Béatrice MOLLE-HARAN

Une décision de justice attendue

La question n’est pas aujourd’hui de savoir si la stratégie employée fut adéquate ou non, mais de trouver un consensus afin de faire appliquer le droit

Béatrice MOLLE-HARAN
Béatrice MOLLE-HARAN

2 avril 1990-5 juillet 2019. Pratiquement 30 années entre ces deux dates. Vingt-neuf ans et trois mois que Ion Parot, Jakes Esnal, Unai Parot et Xistor Haranburu sont détenus. Ce 5 juillet une décision de justice, d’accorder ou non la liberté conditionnelle à Xistor Haranburu, est attendue. C’est la deuxième fois que le militant basque la réclame, la première lui fut refusée.

Il ne s’agit pas ici de faire pleurer dans les chaumières, l’appartenance à une organisation armée aujourd’hui dissoute a été assumée par ces militants.
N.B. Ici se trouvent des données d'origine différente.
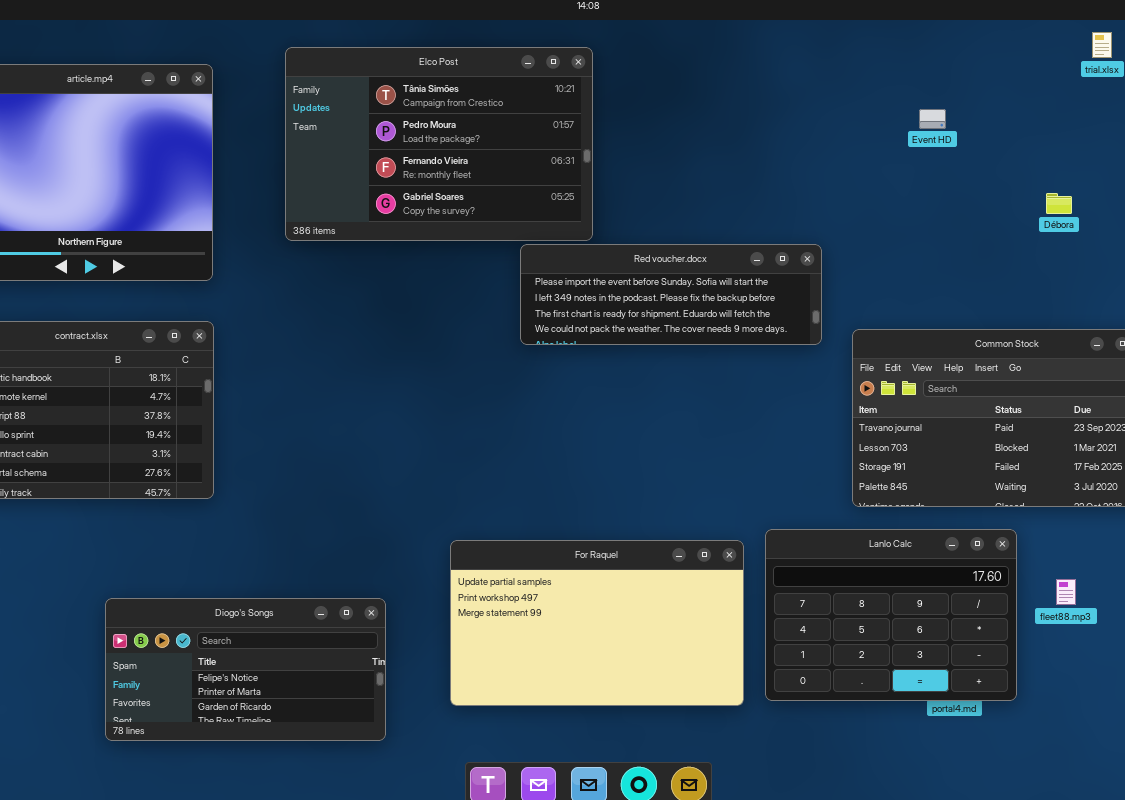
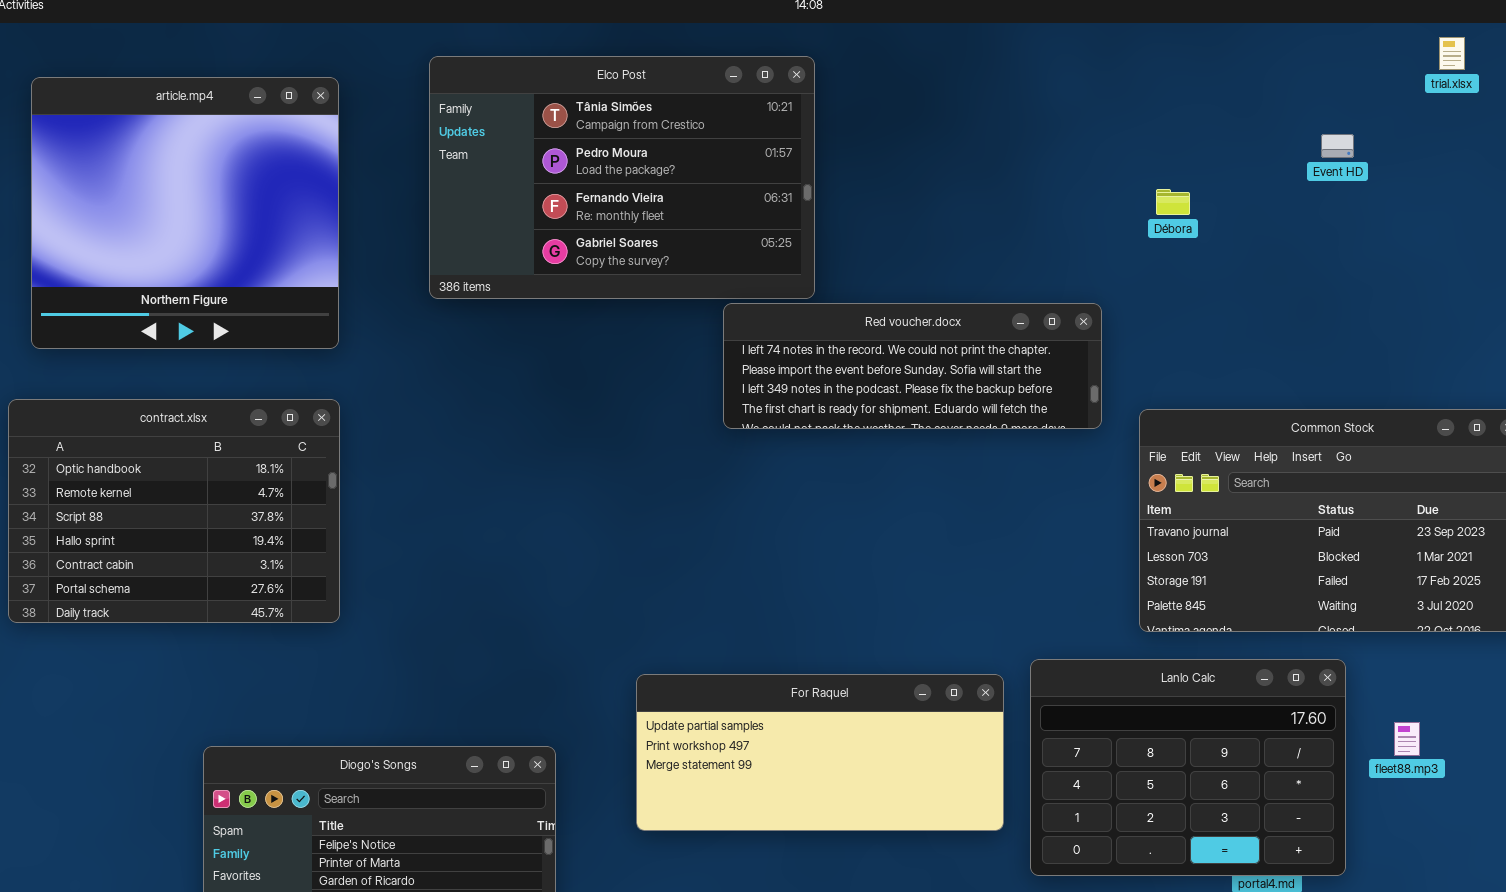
Event HD: [919,109,946,129] -> [1321,134,1354,158], moved
Débora: [1046,193,1072,214] -> [1156,189,1190,215], moved
Red voucher.docx: [520,244,822,345] -> [723,303,1102,429], scrolled up 1 row
For Raquel: [450,540,744,706] -> [636,674,1004,831], resized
Et la question n’est pas aujourd’hui de savoir si la stratégie employée fut adéquate ou non, mais de trouver un consensus afin de faire appliquer le droit. Concrètement Xistor Haranburu est depuis 30 années derrière les barreaux, il est “libérable” depuis 2008 et possède toutes les garanties de représentation lui permettant de se réinsérer dans la vie sociale.

Certains observateurs parlent de “tabou” concernant le “commando français”, baptisé ainsi par la presse hexagonale lors de son démantélement en 1990. Commando auquel appartenait Xistor Haranburu et ses camarades. “Tabou” car selon la police espagnole, ce commando aurait accompli plusieurs attentats. Aujourd’hui, si l’on s’en tient à l’application du droit, ces militants ont payé le prix fort. Les garder en prison encore des années de plus équivaut à leur infliger une peine de mort dissimulée. Ajouter de la peine à la peine.

Xistor Haranburu a aujourd’hui 65 ans, il avait 36 ans lorsqu’il fut arrêté. Il fait partie d’une réalité sociale et politique de ce pays, que l’on soit d’accord ou non avec les moyens de lutte employés, et qui l’ont conduit en prison. La déclaration unilatérale d’ETA en octobre 2011 proclamant la fin définitive de la lutte armée, le désarmement et la dissolution de cette organisation ont changé la donne. Aujourd’hui il serait totalement injuste que Xistor Haranburu reste en prison après tant d’années de détention.

Et que l’on ne s’y trompe pas, les personnes engagées dans l’abrupt chemin du processus de paix sont plus qu’attachées à un changement de logiciel, aboutissant à la libération de tous les prisonniers, certes. Mais concrètement aujourd’hui, le maintien en détention de Xistor Haranburu serait vécue ici comme une décison inique, un caillou dans un chemin que des femmes et des hommes de bonne volonté de ce pays tentent de tracer pour construire un avenir aux générations futures.

Et dire aussi que dans ces personnes ayant fait le choix d’accompagner le processus de paix, beaucoup étaient en opposition avec les personnes qu’elles défendent aujourd’hui. Sentant cependant l’impérieuse nécessité de tourner la page, sans oubli.

Ici, le passé, avec ses erreurs et ses fulgurances, est assumé de part et d’autre. Comment pourrait-il en être autrement ? Ce qui n’empêche pas l’exercice de la mémoire et la recherche de vérité, conditions indispensables pour une véritable réconciliation.

Nous souhaitons donc la libération de Xistor Haranburu au nom du droit et de la justice. Son maintien en prison ne sert personne, sa libération est une décision de justice attendue.